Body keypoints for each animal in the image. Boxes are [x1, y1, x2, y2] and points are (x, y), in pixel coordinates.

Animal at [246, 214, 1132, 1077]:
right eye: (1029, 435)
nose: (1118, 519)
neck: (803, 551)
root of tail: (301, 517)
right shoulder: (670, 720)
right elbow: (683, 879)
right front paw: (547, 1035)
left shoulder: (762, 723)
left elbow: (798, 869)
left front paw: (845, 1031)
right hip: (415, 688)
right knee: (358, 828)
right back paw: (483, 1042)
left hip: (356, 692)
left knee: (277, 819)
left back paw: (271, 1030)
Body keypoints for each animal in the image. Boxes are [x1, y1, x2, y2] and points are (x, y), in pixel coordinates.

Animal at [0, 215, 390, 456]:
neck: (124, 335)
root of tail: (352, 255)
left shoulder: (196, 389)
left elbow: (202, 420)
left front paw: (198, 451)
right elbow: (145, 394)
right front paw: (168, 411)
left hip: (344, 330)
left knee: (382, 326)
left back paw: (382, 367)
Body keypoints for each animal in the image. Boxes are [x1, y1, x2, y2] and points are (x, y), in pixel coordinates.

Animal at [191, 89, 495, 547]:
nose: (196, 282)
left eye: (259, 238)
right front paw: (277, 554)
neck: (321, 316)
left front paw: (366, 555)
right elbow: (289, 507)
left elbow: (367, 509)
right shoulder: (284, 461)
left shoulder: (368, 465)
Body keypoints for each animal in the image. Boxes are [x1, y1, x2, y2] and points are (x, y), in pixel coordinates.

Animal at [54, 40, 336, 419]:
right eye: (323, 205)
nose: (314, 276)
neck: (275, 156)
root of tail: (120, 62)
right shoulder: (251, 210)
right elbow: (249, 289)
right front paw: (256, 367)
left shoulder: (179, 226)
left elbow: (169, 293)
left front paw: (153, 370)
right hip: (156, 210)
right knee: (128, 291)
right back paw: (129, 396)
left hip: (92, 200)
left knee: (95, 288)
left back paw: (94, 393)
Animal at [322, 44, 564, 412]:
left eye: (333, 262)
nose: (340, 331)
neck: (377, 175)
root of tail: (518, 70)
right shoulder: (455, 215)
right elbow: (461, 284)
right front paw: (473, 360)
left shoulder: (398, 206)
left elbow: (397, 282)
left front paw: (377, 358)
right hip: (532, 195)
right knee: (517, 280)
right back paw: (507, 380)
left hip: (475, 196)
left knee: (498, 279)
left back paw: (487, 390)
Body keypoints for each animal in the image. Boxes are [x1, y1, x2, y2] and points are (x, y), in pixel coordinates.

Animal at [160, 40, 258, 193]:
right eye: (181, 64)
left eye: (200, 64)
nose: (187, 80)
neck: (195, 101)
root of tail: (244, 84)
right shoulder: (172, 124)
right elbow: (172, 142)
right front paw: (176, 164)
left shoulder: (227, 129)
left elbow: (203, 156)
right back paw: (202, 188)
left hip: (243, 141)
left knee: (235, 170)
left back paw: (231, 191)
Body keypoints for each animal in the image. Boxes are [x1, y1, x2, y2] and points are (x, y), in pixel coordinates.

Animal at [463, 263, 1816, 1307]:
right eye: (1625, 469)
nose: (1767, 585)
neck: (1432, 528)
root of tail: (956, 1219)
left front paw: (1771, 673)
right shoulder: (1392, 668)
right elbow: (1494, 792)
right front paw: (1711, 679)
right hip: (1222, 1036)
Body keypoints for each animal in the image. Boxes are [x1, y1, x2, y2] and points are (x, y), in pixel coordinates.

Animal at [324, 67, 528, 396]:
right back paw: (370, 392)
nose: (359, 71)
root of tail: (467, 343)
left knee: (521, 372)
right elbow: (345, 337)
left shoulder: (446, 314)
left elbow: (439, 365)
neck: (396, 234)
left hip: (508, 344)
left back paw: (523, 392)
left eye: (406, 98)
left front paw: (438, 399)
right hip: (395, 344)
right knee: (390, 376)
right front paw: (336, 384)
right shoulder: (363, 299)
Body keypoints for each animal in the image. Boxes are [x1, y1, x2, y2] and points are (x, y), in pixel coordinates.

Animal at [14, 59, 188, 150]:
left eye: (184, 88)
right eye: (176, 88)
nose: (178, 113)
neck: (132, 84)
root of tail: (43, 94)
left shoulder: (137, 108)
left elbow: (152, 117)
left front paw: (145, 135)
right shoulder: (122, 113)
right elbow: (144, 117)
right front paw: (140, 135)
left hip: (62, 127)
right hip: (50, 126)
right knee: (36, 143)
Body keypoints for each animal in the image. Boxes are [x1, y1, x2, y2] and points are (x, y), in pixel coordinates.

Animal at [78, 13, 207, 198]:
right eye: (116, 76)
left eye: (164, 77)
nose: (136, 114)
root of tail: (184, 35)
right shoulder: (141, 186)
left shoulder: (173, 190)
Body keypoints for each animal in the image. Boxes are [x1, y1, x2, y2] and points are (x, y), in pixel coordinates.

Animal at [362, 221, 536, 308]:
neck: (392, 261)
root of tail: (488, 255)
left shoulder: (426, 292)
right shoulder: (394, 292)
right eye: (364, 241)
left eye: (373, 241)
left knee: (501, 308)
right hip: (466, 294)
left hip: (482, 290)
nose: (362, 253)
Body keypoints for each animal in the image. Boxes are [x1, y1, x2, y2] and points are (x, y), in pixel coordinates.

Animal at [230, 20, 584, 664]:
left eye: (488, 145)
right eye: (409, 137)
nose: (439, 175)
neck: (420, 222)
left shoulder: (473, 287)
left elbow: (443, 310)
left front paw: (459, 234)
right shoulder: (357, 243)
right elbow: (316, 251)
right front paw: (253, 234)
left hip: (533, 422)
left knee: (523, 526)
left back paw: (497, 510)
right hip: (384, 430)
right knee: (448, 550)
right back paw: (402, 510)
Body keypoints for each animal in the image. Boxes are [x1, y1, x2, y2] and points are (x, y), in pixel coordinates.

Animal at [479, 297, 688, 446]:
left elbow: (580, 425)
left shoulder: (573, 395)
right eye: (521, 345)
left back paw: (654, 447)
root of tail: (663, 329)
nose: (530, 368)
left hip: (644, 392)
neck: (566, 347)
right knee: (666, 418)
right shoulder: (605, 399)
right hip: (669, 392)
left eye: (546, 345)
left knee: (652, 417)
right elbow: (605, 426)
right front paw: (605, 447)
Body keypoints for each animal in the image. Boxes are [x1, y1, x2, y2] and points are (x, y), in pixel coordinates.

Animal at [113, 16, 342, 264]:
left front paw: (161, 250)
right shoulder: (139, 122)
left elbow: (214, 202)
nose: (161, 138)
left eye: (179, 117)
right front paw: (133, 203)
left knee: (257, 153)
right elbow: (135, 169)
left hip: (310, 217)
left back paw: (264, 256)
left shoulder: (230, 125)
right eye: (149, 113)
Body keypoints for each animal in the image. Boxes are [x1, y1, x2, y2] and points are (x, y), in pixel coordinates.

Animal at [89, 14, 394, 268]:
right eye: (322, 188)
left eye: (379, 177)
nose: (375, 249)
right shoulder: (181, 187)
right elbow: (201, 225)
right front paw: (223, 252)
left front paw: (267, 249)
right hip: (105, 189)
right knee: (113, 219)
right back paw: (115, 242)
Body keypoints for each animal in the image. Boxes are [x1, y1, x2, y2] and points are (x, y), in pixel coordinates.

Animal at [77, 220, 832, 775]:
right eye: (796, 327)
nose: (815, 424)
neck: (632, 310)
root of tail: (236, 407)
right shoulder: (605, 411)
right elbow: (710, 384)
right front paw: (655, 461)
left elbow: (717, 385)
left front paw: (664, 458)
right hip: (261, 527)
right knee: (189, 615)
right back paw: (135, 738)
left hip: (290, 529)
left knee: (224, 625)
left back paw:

————

» **TASK ITEM**: Begin at the line that has "left eye: (333, 262)" in the entries above; stop after the line that has "left hip: (62, 127)". Transcribe exactly those lines and no others.

» **RESPONSE FOR THIS EXERCISE**:
left eye: (333, 262)
nose: (340, 331)
neck: (377, 175)
root of tail: (518, 70)
right shoulder: (455, 215)
right elbow: (461, 284)
right front paw: (473, 360)
left shoulder: (398, 206)
left elbow: (397, 282)
left front paw: (377, 358)
right hip: (532, 195)
right knee: (517, 280)
right back paw: (507, 380)
left hip: (475, 196)
left knee: (498, 279)
left back paw: (487, 390)
Body keypoints for each animal in the image. Boxes are [x1, y1, x2, y2] and points are (x, y), in pixel coordinates.

Animal at [160, 40, 258, 193]:
right eye: (181, 64)
left eye: (200, 64)
nose: (187, 80)
neck: (195, 101)
root of tail: (244, 84)
right shoulder: (172, 124)
right elbow: (172, 142)
right front paw: (176, 164)
left shoulder: (227, 129)
left elbow: (203, 156)
right back paw: (202, 188)
left hip: (243, 141)
left knee: (235, 170)
left back paw: (231, 191)
Body keypoints for each animal in the image. Boxes are [x1, y1, x2, y2] and points are (x, y), in pixel coordinates.

Animal at [463, 263, 1816, 1307]:
right eye: (1625, 469)
nose: (1767, 585)
neck: (1432, 528)
root of tail: (956, 1219)
left front paw: (1771, 673)
right shoulder: (1392, 668)
right elbow: (1494, 792)
right front paw: (1711, 679)
right hip: (1222, 1036)
Body keypoints for each animal in the image. Boxes are [x1, y1, x2, y2] and points are (x, y), in pixel coordinates.

Animal at [324, 67, 528, 396]:
right back paw: (370, 392)
nose: (359, 71)
root of tail: (467, 343)
left knee: (521, 372)
right elbow: (345, 337)
left shoulder: (446, 314)
left elbow: (439, 365)
neck: (396, 234)
left hip: (508, 344)
left back paw: (523, 392)
left eye: (406, 98)
left front paw: (438, 399)
right hip: (395, 344)
right knee: (390, 376)
right front paw: (336, 384)
right shoulder: (363, 299)
Body keypoints for each animal in the image. Boxes are [x1, y1, x2, y2] and points are (x, y), in pixel coordinates.

Animal at [14, 59, 188, 150]:
left eye: (184, 88)
right eye: (176, 88)
nose: (178, 113)
neck: (132, 84)
root of tail: (43, 94)
left shoulder: (137, 108)
left elbow: (152, 117)
left front paw: (145, 135)
right shoulder: (122, 113)
right elbow: (144, 117)
right front paw: (140, 135)
left hip: (62, 127)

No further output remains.